The same is true for ourselves.
Our bodies and minds and hearts and spirits have limits.
Some of this has to do with the natural rhythm embedded in us that we discussed at the beginning of this series — how we are actually made in our true state of being cannot do things outside that rhythm very well. We can try, and perhaps succeed for a time, but eventually we will wear out.
In other words, how we are uniquely made to function impacts what we can and can’t do.
And then there is the pure physicality of our limits.
Our minds function optimally for a certain period of time each day before slowing down and then needing rest. And the same goes for our bodies. We need rest, down time, recuperation, and sleep to recalibrate and recharge our embodied batteries.

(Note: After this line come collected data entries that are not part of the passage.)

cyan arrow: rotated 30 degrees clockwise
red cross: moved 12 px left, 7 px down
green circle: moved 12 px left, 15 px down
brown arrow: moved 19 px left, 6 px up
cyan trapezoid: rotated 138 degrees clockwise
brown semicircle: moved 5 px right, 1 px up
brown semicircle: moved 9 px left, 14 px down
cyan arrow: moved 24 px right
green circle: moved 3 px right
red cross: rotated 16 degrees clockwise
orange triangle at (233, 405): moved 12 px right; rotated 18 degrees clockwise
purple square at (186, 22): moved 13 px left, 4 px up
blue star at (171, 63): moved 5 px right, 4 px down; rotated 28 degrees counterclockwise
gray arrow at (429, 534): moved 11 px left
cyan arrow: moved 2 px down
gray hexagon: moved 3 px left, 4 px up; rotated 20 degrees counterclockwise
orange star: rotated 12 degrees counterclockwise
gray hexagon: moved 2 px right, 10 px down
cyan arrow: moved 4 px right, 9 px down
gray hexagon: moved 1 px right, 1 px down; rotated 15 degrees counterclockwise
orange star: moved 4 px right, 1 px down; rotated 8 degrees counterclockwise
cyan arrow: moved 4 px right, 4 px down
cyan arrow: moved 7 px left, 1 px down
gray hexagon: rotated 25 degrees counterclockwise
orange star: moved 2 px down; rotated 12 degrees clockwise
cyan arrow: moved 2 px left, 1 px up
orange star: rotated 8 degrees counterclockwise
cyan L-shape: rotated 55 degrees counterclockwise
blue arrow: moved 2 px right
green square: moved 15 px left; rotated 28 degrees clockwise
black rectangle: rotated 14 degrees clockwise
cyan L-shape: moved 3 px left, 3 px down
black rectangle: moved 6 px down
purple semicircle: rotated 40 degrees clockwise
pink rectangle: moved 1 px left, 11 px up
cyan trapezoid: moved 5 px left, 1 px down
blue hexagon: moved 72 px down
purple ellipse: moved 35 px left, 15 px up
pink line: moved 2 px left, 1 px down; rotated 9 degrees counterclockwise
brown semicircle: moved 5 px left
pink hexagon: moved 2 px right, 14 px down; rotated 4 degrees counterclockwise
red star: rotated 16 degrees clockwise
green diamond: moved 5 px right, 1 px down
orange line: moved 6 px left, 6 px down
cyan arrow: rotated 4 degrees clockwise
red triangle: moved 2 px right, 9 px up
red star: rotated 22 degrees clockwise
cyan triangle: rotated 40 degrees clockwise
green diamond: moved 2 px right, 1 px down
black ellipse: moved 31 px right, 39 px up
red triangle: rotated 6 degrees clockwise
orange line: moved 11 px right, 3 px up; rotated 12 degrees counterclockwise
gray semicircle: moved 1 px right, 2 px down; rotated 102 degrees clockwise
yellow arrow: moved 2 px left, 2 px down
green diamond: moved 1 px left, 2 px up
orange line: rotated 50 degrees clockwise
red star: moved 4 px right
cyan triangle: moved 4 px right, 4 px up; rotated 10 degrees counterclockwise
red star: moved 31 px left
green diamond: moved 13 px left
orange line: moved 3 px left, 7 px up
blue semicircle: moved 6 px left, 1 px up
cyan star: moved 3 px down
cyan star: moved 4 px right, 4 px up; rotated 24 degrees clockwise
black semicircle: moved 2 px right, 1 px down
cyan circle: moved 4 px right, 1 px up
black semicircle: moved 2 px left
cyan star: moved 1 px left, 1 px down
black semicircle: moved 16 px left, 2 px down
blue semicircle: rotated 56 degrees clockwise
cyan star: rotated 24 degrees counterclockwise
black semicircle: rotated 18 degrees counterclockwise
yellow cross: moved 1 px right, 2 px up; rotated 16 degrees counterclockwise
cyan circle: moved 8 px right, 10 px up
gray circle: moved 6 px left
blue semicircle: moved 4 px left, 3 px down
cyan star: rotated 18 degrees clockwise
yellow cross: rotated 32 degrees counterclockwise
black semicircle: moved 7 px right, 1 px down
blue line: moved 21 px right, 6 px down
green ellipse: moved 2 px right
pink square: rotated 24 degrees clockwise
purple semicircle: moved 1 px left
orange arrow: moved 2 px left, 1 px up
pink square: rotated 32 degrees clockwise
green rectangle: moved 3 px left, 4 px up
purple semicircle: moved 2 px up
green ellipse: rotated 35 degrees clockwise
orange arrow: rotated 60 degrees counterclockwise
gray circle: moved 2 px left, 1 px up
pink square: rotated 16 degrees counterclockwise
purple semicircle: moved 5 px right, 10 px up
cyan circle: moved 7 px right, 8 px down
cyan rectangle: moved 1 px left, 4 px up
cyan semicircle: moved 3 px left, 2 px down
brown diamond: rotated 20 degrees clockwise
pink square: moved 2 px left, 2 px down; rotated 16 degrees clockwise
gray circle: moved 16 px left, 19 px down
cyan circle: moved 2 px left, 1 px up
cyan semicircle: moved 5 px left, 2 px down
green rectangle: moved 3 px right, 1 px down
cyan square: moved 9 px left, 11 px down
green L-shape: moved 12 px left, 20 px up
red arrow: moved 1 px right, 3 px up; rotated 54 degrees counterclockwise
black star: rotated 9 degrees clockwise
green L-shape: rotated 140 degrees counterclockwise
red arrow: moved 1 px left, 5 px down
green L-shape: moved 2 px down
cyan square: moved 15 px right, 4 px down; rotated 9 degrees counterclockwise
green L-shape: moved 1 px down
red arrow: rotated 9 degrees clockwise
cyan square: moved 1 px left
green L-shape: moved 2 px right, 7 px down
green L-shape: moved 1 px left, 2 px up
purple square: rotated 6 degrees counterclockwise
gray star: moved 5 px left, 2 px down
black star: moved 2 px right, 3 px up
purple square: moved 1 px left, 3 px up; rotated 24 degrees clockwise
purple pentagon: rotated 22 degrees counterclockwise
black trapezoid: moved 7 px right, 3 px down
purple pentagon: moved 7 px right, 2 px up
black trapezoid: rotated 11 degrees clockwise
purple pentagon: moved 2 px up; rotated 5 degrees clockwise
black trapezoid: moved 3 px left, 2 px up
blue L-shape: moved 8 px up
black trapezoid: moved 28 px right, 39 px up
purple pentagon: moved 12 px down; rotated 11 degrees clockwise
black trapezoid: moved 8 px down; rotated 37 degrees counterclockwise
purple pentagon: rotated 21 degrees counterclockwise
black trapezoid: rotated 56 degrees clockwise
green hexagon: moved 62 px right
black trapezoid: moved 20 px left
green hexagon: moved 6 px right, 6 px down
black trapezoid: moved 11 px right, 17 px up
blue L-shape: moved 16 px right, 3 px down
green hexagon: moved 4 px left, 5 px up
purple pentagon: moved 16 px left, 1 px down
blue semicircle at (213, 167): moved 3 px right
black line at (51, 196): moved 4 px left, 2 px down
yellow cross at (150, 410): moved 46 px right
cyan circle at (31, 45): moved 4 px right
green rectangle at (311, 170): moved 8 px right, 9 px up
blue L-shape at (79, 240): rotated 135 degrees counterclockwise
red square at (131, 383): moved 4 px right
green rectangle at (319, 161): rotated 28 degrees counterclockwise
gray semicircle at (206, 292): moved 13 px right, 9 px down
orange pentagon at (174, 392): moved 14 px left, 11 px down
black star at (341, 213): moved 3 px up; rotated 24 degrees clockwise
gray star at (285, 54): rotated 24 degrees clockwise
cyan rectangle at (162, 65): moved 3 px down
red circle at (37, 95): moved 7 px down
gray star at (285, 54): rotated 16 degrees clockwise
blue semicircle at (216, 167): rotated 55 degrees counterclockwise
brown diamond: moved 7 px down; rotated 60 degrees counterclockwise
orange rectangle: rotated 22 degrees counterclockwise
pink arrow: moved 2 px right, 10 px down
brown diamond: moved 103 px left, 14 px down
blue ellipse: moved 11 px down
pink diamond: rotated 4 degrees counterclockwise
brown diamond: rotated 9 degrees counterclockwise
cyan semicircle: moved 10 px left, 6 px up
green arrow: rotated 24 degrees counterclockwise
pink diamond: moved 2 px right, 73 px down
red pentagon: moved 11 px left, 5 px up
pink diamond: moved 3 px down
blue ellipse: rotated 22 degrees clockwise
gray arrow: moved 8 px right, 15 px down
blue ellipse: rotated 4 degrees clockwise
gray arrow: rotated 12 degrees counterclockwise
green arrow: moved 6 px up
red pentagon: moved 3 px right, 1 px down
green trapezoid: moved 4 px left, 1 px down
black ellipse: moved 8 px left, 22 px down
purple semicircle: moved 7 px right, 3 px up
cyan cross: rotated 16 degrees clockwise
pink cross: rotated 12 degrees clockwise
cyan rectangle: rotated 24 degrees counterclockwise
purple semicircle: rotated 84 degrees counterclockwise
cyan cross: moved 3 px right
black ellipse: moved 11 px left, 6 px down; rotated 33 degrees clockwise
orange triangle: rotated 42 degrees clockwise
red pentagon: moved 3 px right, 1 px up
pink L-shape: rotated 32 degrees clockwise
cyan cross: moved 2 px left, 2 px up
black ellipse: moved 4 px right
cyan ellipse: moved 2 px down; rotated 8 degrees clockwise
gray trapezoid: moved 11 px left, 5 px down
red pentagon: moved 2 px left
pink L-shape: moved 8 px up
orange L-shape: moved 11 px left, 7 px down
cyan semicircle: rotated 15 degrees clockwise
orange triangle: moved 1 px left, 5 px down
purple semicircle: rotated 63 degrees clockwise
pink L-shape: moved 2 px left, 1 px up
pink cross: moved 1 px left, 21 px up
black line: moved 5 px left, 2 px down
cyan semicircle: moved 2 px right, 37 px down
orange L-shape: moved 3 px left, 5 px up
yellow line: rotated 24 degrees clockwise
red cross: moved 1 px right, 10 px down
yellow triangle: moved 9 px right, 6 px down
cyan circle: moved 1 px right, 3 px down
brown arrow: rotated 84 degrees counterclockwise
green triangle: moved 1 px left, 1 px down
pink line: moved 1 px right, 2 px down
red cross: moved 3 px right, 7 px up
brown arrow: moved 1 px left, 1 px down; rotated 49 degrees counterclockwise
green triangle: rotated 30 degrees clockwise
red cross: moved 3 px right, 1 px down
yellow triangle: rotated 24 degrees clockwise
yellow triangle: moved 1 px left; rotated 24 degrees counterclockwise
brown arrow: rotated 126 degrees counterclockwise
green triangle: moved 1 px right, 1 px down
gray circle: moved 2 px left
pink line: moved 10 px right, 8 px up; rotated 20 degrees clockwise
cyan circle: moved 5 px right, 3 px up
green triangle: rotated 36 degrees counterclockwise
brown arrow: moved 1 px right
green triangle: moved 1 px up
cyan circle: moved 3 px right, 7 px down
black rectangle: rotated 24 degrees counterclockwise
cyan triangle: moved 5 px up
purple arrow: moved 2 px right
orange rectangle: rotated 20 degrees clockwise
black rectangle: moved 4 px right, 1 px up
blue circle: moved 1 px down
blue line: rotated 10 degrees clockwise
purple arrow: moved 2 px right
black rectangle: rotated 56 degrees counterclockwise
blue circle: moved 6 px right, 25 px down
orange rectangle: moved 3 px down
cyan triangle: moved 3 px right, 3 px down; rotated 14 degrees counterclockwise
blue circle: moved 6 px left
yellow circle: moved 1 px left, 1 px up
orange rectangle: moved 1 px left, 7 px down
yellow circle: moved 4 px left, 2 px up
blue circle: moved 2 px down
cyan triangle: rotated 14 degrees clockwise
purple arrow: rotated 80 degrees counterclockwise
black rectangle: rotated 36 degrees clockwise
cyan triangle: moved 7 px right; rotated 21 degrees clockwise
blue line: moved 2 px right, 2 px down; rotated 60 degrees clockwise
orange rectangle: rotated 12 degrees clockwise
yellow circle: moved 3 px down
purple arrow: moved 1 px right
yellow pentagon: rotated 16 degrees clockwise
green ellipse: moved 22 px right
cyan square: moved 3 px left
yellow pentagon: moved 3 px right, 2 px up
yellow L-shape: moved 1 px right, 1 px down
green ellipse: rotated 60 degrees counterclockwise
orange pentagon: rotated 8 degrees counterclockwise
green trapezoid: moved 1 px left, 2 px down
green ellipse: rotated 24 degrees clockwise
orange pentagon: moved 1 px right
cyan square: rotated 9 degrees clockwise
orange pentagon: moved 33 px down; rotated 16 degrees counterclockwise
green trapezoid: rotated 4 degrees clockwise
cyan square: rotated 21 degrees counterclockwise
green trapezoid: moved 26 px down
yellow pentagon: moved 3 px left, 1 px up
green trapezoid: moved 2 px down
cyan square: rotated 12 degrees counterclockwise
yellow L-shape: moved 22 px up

Our bodies themselves make a difference in what we can do, too. Because we have bones and muscles that connect in certain ways, we cannot do whatever we want with the bodies we live in. We are limited by their structure and connections. And then there’s the actual shape of our bodies — if we are tiny, we cannot lift gargantuan things; if our metabolism is fast or slow, that impacts our stamina and pace of life; if our muscles and bones are strong and firm, we can move around and do things with relative ease; if they aren’t, we have to take greater care.
Living a rhythmed life means paying attention to these realities of our finite selves.
What can the reality of your finite self teach you about helpful or unhelpful rhythms and commitments in your life right now?